Keypoint coordinate data:
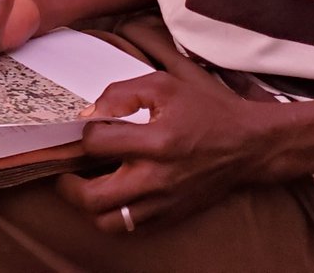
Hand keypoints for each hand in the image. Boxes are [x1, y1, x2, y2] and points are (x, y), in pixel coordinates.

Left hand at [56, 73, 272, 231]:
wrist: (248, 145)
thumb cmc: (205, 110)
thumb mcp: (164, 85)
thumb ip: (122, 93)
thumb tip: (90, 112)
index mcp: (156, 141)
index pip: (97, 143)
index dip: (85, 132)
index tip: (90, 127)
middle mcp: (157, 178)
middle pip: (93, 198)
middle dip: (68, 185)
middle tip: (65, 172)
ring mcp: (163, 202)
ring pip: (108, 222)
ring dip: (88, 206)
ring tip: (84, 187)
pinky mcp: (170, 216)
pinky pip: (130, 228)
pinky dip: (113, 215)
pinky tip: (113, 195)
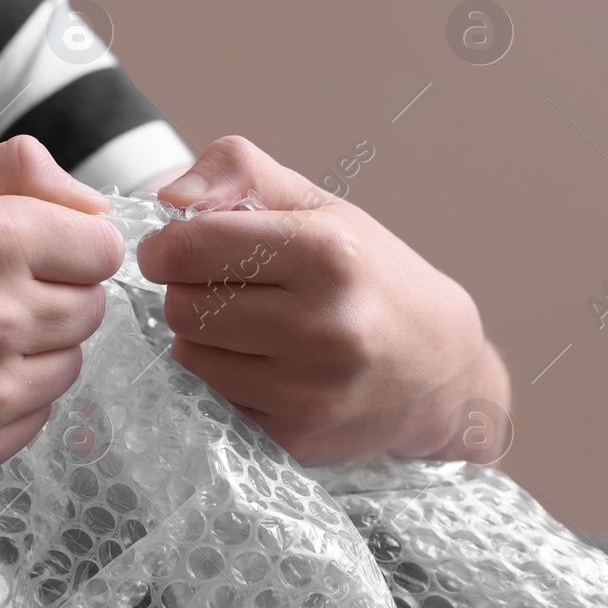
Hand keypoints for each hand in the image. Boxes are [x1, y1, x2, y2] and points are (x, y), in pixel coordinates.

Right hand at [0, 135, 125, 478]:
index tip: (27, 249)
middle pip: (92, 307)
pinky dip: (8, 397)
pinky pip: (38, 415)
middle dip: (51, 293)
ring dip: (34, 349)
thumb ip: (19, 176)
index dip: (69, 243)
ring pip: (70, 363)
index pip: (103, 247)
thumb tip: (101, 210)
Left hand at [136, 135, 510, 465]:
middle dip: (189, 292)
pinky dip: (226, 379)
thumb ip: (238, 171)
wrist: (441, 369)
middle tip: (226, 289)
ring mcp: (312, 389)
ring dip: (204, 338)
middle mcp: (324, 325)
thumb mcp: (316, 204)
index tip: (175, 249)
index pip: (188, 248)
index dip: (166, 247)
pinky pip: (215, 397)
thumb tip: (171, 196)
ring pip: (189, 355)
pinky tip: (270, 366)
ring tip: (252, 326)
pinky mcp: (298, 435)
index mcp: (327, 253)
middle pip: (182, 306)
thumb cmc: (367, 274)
* * *
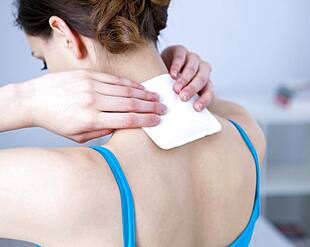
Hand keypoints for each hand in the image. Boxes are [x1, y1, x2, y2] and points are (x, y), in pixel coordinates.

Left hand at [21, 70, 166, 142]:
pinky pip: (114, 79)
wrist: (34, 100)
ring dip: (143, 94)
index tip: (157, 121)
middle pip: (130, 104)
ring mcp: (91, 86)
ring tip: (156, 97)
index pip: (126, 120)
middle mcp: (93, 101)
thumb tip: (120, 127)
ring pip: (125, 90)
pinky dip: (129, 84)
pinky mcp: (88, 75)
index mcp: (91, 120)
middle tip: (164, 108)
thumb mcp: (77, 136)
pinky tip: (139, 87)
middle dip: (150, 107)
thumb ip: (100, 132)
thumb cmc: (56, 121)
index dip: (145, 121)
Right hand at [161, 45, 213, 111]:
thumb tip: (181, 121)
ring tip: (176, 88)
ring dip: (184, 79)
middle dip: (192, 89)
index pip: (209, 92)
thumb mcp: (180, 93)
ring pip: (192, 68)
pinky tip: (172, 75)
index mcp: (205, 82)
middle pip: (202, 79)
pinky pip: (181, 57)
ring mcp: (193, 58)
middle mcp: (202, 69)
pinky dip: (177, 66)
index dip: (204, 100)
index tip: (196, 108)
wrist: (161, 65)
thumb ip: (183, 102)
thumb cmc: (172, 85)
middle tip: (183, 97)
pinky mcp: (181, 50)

What to do: Copy only these lines from the records above, exactly: the one with "wrist: (248, 145)", the one with "wrist: (441, 369)", and those between. Skip the pictures.

Result:
wrist: (248, 145)
thumb cmc: (205, 110)
thumb mcp: (164, 85)
thumb ip: (122, 93)
thumb tip: (90, 112)
index mcp: (156, 141)
index pip: (97, 143)
index dip: (85, 132)
index tip: (90, 127)
middle mcp: (157, 178)
middle pip: (93, 198)
middle dip: (68, 185)
middle tip: (65, 172)
ring mcp: (163, 202)
ring pip: (108, 222)
ring dip: (88, 206)
ring tip: (84, 187)
pinky mcp: (170, 216)
pinky pip: (130, 228)
pinky dip: (113, 215)
pinky tip: (113, 195)
Hand keypoints for each hand in the image. Boxes are [x1, y1, x2, y2] and points are (x, y), in pixel coordinates.

Right hand at [0, 135, 125, 478]:
index tip: (27, 249)
middle pip: (92, 307)
pinky dip: (8, 397)
pinky pip: (38, 415)
middle dip: (51, 293)
ring dip: (34, 349)
thumb ip: (19, 176)
index dip: (69, 243)
ring pip: (70, 363)
index pip: (103, 247)
thumb tip: (101, 210)
Left hand at [136, 135, 510, 465]:
middle dip: (189, 292)
pinky dip: (226, 379)
thumb ip: (238, 171)
wrist: (441, 369)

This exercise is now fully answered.